__Quoted passage__.
====================

Opinion
4-24-0633
08-22-2024
In re J.L., a Minor v. Tyler L., Respondent-Appellant The People of the State of Illinois, Petitioner-Appellee,
This Order was filed under Supreme Court Rule 23 and is not precedent except in the limited circumstances allowed under Rule 23(e)(1).
Appeal from the Circuit Court of Knox County No. 23JA73 Honorable Curtis S. Lane, Judge Presiding.
JUSTICE ZENOFF delivered the judgment of the court. Justices Doherty and DeArmond concurred in the judgment.
ORDER
ZENOFF, JUSTICE
¶ 1 Held: The appellate court affirmed, finding respondent's challenge to the trial court's dispositional order was moot.
¶ 2 Respondent, Tyler L., appeals from the trial court's dispositional order finding him unfit and unable to care for his minor child, J.L. (born in 2008). The court also found J.L.'s mother, Holly W, unfit, but she is not a party to this appeal. Respondent argues the court's finding of unfitness was against the manifest weight of the evidence. We affirm.
¶ 3 I. BACKGROUND
¶ 4 In December 2023, the State filed a petition for adjudication of wardship, alleging J.L. was neglected under section 2-3(1)(b) of the Juvenile Court Act of 1987 (Juvenile Court Act) (705 ILCS 405/2-3(1)(b) (West 2022)) due to being in an environment injurious to her welfare. The petition alleged respondent was incarcerated in federal prison after attempting to entice a child into sexual activity (the other allegations in the petition related to the mother only). Following a shelter care hearing, the trial court entered an order placing temporary custody of the minor with the Illinois Department of Children and Family Services (DCFS).

====================

__Supplied information__.
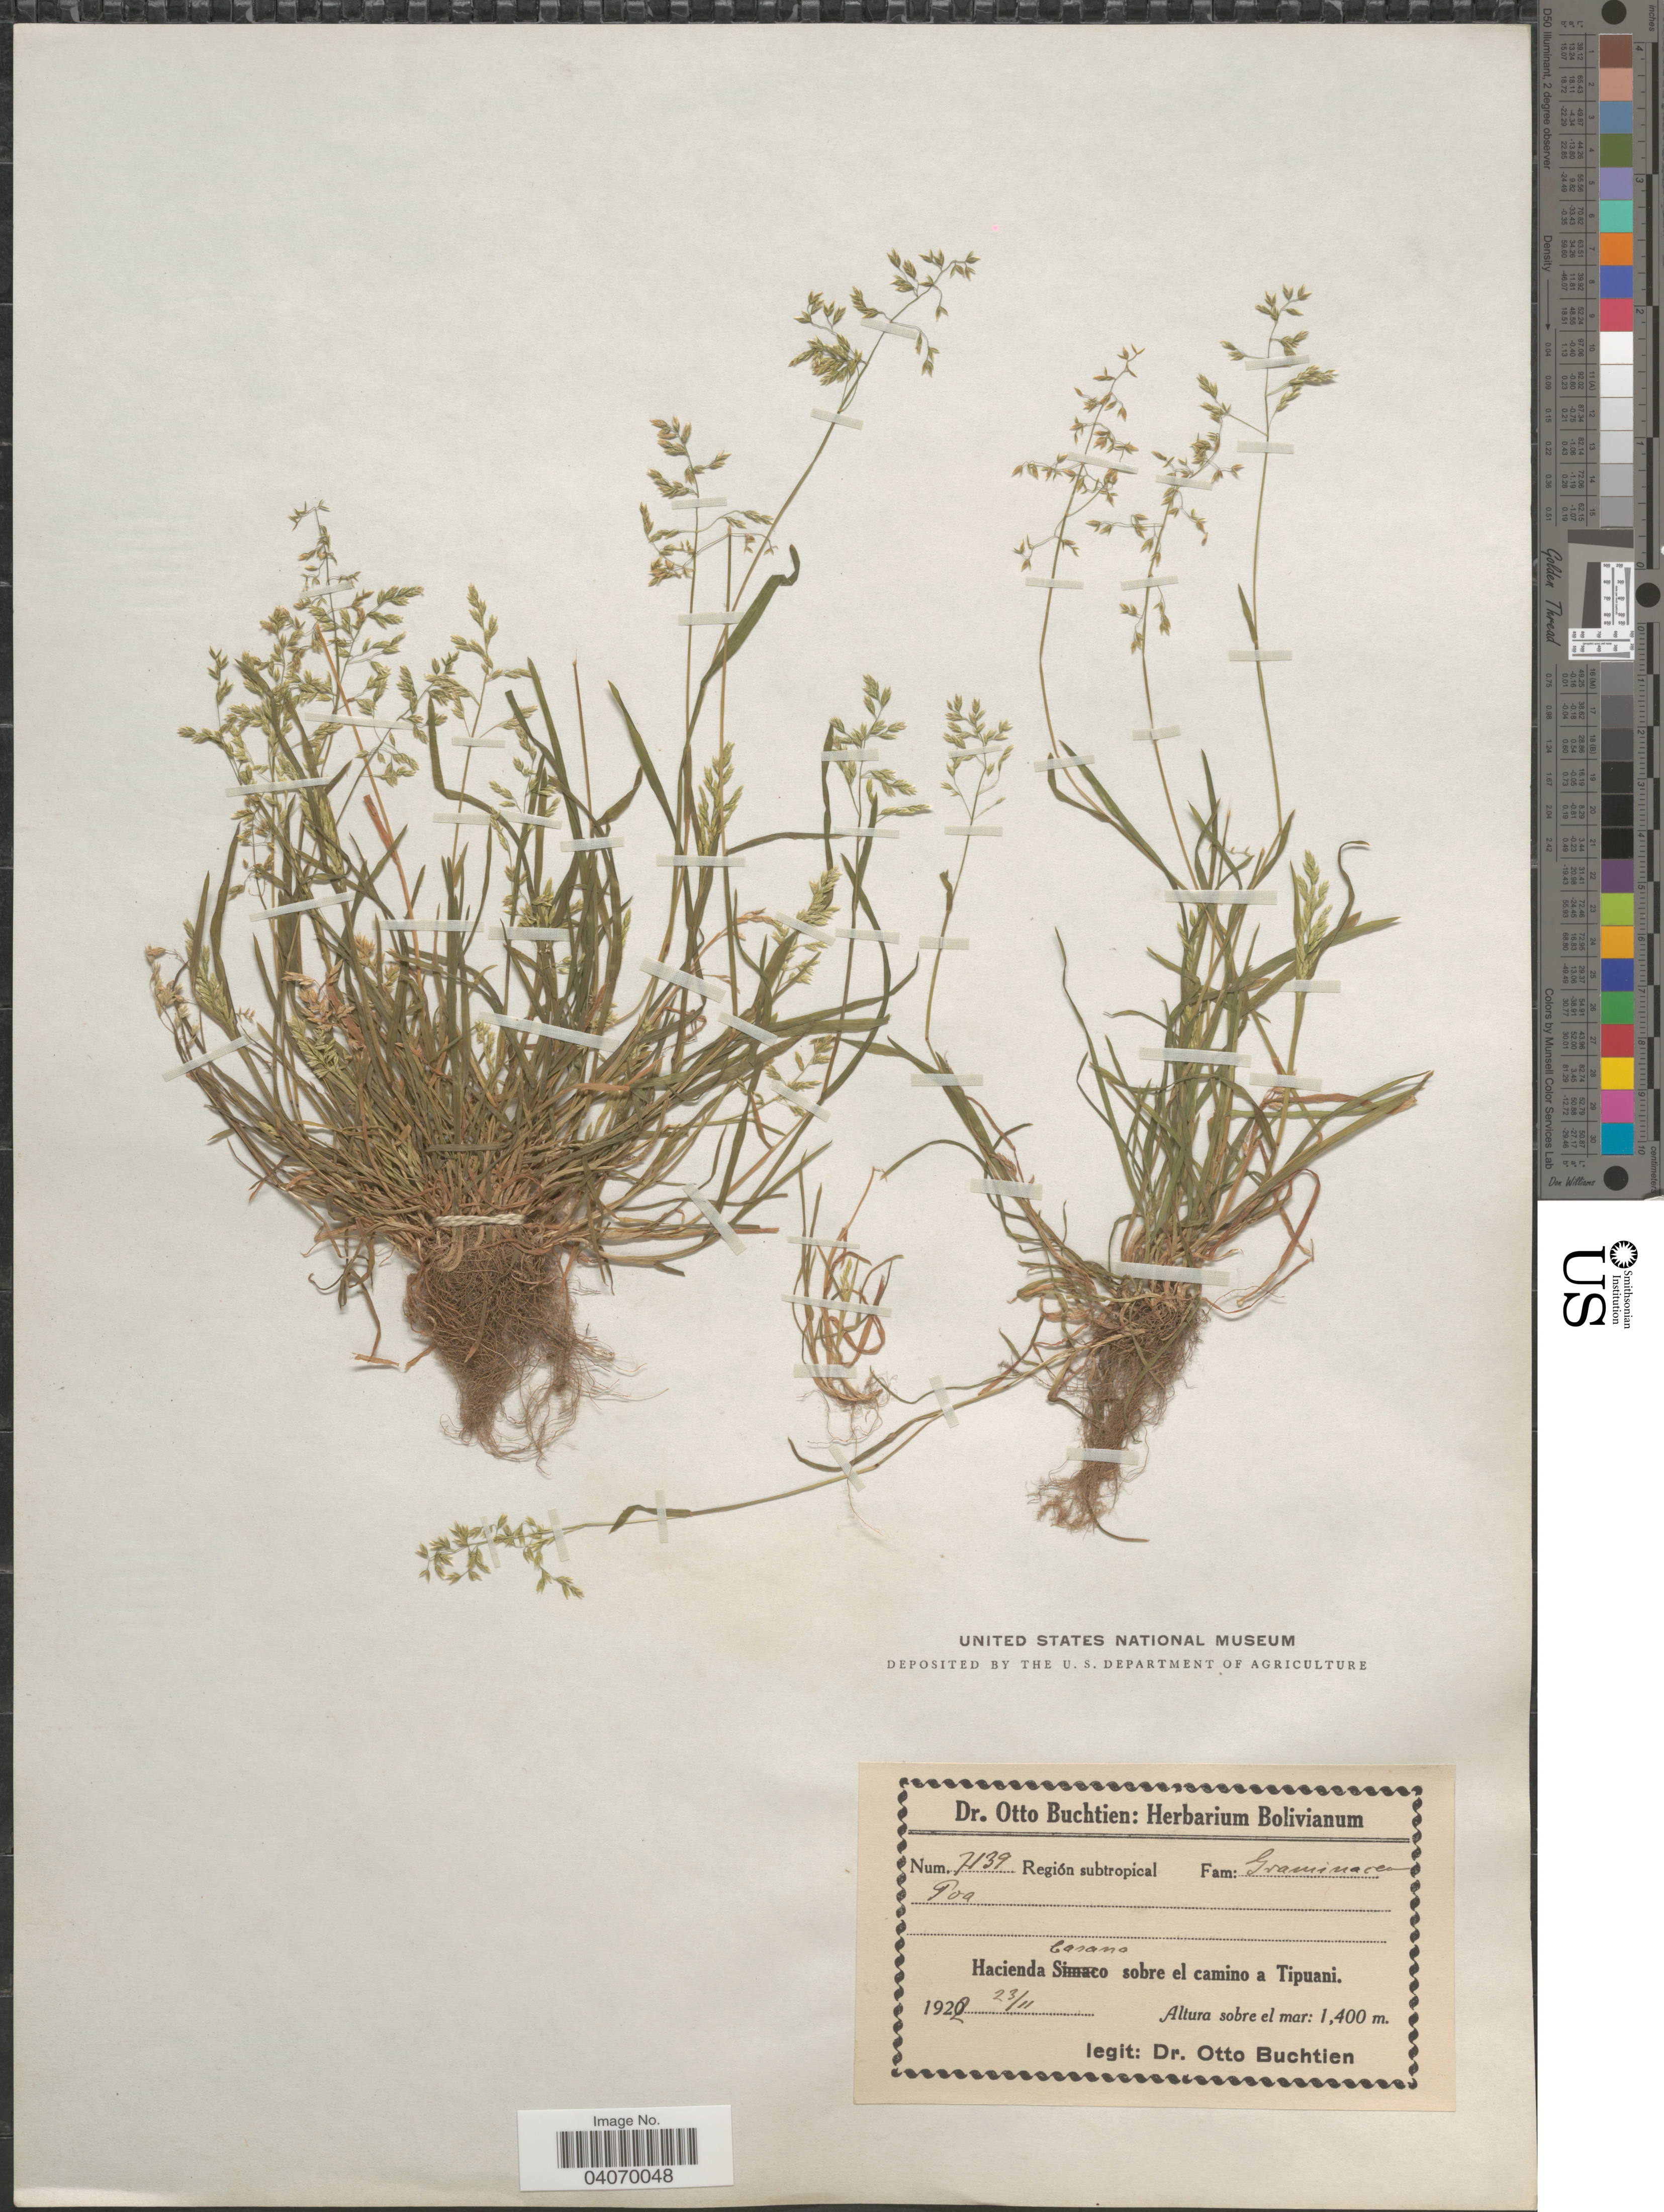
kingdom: Plantae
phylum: Tracheophyta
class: Liliopsida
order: Poales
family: Poaceae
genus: Poa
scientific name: Poa annua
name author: L.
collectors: O. Buchtien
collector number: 7139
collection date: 1922-11-23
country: Bolivia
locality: Región subtropical. Hacienda Carana sobre el camino a Tipuani.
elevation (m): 1400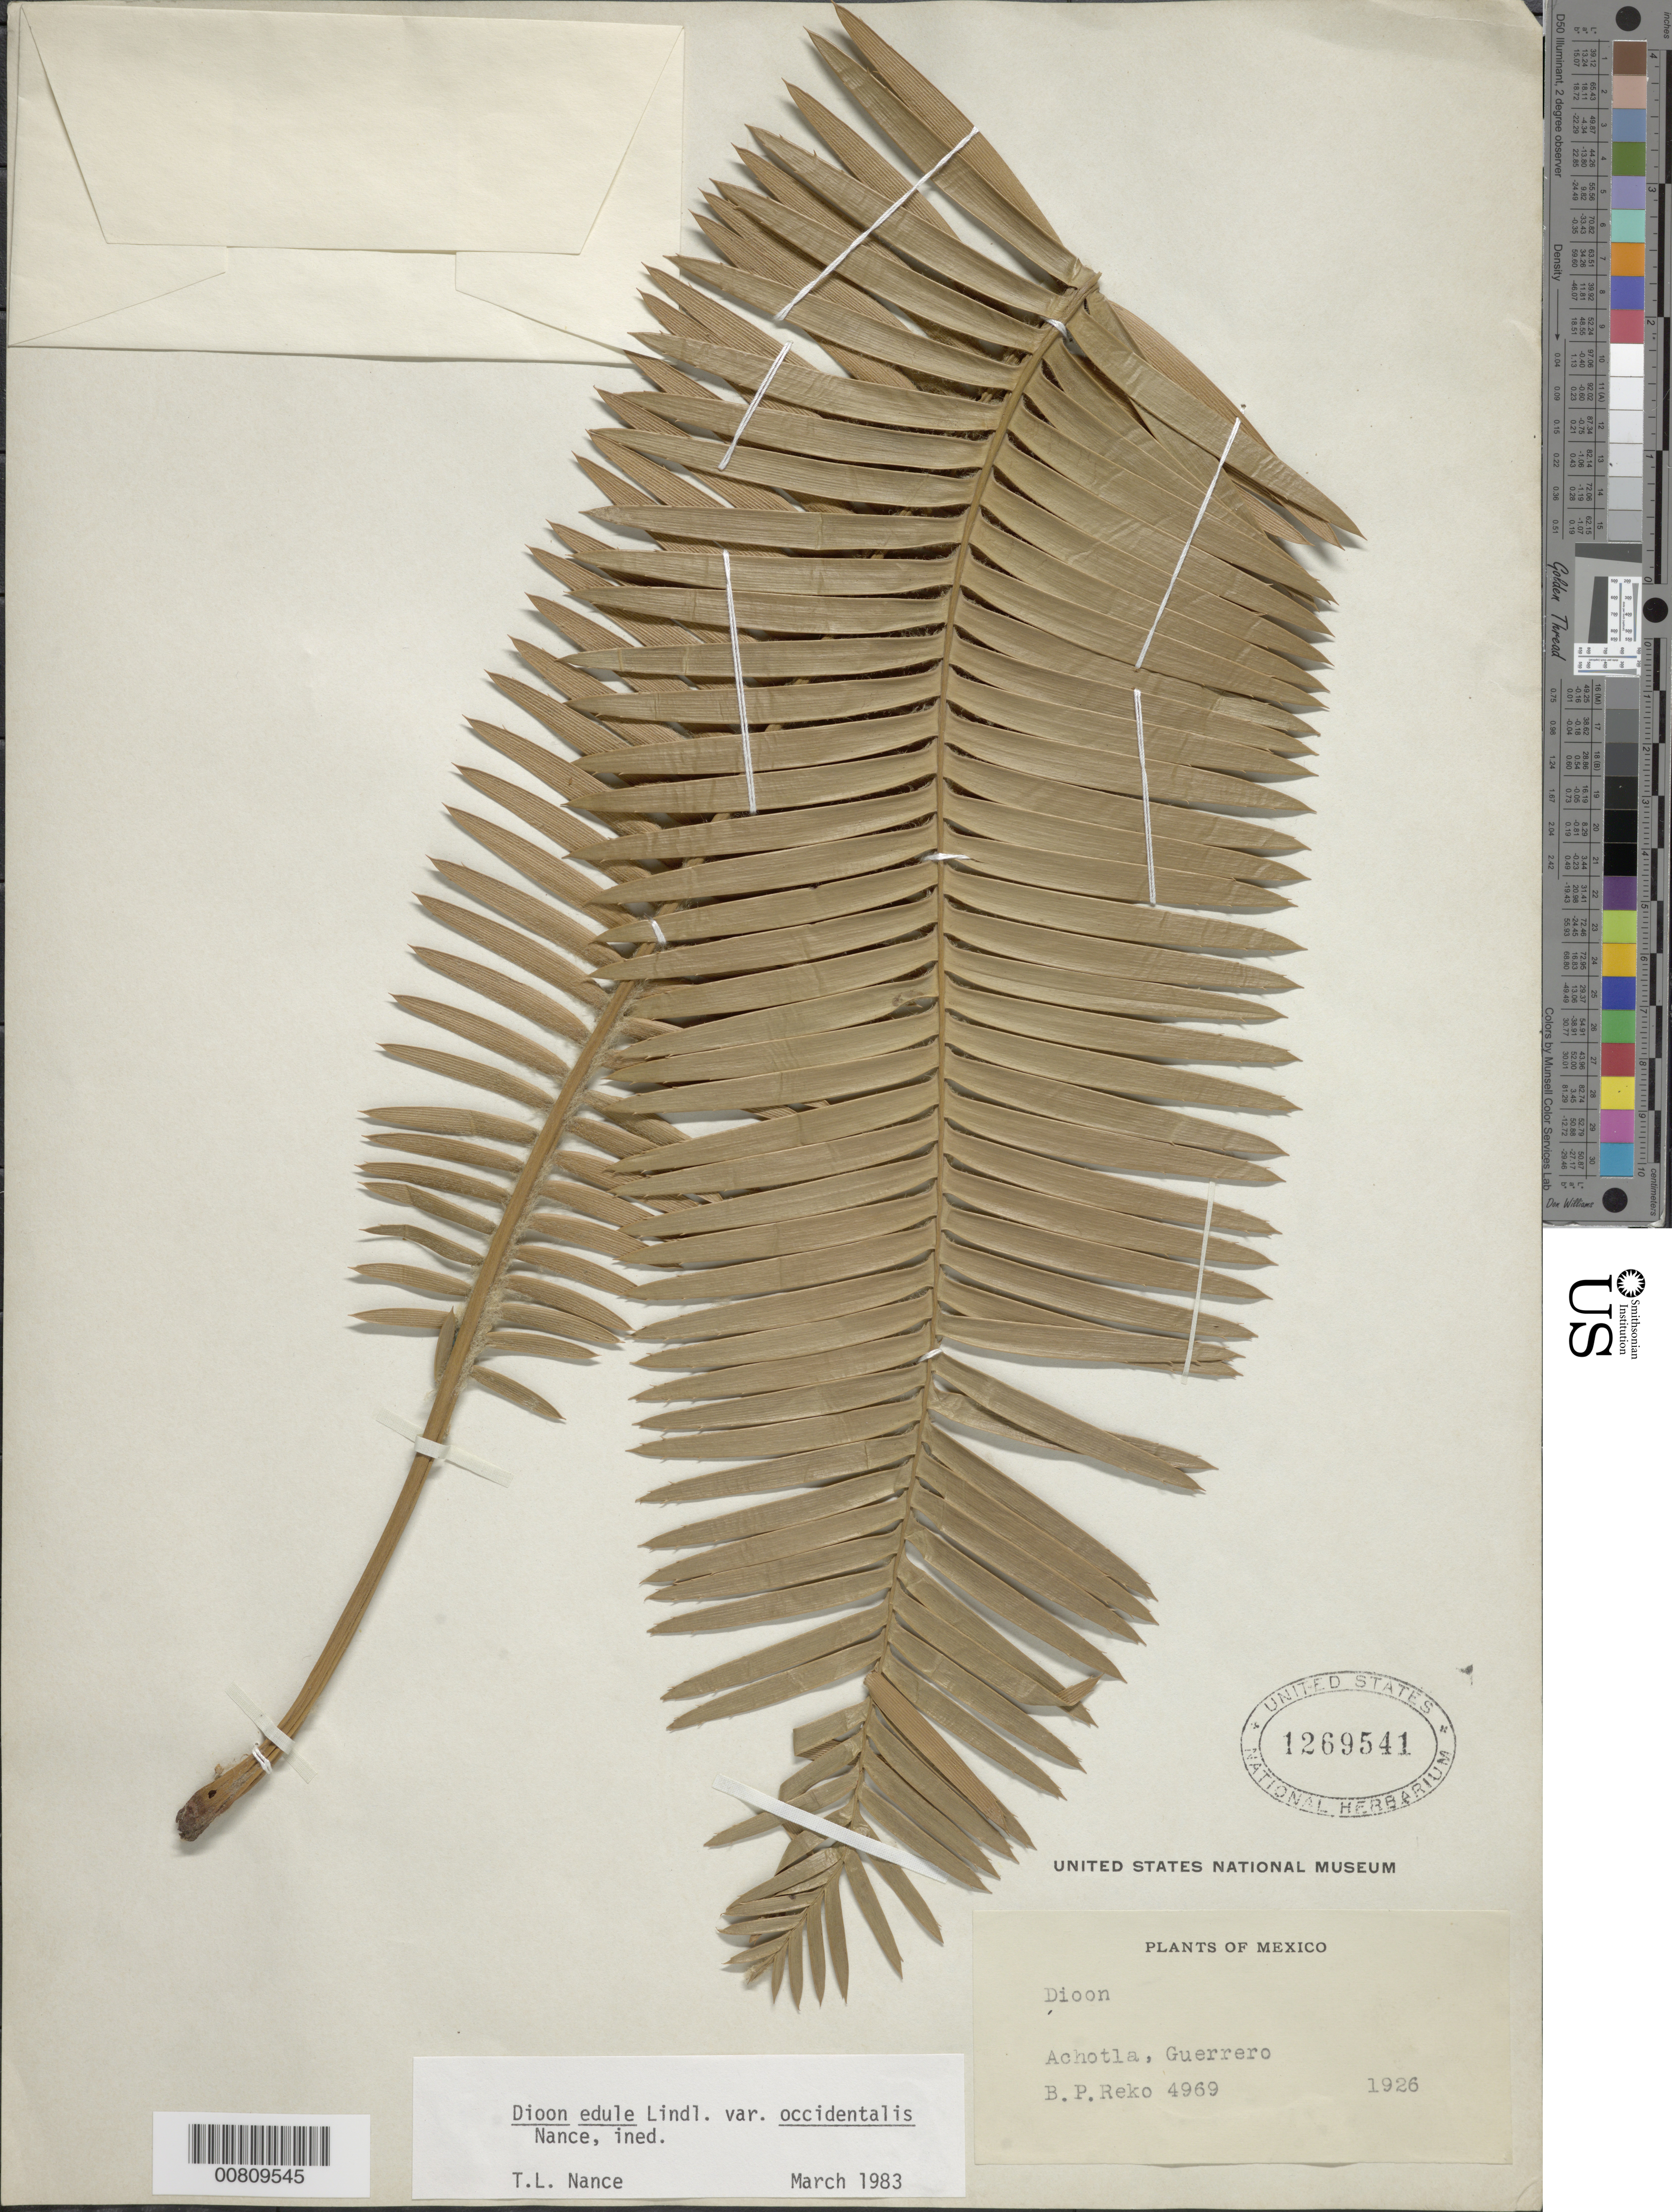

====================

__Things to do__.
[a] Answer these questions from the court order:
(i) Which county's circuit court heard the case before the appeal?
(ii) Which justices concurred in the judgment?
(iii) In what month and year did the State file its petition for adjudication of wardship?
[b] List every judge or justice the court order names.
[c] Reproduce the part of the court order that begins at the words "Appeal from the" and stops after "evidence. We affirm.".

__Answers in order__.
[a]
(i) Knox County
(ii) Justices Doherty and DeArmond
(iii) December 2023

[b] Curtis S. Lane, Zenoff, Doherty, DeArmond

[c]
Appeal from the Circuit Court of Knox County No. 23JA73 Honorable Curtis S. Lane, Judge Presiding.
JUSTICE ZENOFF delivered the judgment of the court. Justices Doherty and DeArmond concurred in the judgment.
ORDER
ZENOFF, JUSTICE
¶ 1 Held: The appellate court affirmed, finding respondent's challenge to the trial court's dispositional order was moot.
¶ 2 Respondent, Tyler L., appeals from the trial court's dispositional order finding him unfit and unable to care for his minor child, J.L. (born in 2008). The court also found J.L.'s mother, Holly W, unfit, but she is not a party to this appeal. Respondent argues the court's finding of unfitness was against the manifest weight of the evidence. We affirm.